**PROBLEM TO SOLVE:**
Hunt through the entries for the word "make" and copy each line in which it appears.
---
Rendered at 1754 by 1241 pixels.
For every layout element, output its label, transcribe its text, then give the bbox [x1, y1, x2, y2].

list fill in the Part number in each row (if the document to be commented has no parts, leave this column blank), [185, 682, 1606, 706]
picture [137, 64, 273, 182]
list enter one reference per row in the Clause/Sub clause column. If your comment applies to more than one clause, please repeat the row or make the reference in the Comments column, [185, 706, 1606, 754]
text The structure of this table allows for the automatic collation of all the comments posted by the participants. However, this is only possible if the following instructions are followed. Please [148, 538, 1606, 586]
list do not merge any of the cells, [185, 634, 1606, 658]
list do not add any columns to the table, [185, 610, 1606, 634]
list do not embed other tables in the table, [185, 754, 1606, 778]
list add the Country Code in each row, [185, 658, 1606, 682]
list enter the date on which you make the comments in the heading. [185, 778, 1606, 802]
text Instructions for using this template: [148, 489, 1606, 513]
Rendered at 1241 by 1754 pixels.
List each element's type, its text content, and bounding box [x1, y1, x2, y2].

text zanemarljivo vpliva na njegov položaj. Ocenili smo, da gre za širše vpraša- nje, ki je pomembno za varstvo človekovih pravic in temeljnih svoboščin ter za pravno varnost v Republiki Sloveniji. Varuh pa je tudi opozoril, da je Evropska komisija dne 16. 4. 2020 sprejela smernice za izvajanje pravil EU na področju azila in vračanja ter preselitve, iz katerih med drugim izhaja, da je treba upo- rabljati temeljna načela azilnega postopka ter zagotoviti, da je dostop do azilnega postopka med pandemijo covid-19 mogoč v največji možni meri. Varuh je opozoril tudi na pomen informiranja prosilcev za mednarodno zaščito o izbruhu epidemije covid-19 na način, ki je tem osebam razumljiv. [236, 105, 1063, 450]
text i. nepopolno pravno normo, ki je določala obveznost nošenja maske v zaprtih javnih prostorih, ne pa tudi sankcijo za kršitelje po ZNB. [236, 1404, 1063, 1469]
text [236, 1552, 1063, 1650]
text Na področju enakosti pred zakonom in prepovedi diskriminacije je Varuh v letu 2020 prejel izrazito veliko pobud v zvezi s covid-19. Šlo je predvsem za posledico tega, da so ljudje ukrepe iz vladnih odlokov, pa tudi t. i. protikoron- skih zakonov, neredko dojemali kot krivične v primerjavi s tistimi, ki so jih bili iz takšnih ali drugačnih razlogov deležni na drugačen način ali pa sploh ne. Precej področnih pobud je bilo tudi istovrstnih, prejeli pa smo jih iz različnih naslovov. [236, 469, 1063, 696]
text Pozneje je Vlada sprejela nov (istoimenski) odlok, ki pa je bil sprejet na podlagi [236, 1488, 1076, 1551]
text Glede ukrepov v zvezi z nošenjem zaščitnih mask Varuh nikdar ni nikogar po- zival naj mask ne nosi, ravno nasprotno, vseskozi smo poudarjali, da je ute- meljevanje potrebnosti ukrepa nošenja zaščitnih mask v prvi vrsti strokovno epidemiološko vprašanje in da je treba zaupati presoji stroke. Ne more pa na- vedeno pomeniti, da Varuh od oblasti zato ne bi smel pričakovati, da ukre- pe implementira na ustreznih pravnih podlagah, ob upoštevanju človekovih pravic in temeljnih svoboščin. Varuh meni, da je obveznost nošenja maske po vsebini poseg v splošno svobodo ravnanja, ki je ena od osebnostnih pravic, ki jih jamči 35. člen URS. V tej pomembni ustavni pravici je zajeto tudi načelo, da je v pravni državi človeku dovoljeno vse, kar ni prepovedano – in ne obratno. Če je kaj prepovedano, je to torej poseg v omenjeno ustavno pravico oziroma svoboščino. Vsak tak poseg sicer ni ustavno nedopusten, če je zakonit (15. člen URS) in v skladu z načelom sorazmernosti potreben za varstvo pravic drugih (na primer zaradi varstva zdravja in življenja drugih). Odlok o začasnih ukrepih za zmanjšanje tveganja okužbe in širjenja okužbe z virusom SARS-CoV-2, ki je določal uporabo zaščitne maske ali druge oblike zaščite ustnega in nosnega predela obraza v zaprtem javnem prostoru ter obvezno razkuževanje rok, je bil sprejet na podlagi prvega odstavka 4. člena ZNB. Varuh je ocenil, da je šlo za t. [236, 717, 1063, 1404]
---
**ANSWER TO THE PROBLEM:**
list enter one reference per row in the Clause/Sub clause column. If your comment applies to more than one clause, please repeat the row or make the reference in the Comments column, [185, 706, 1606, 754]
list enter the date on which you make the comments in the heading. [185, 778, 1606, 802]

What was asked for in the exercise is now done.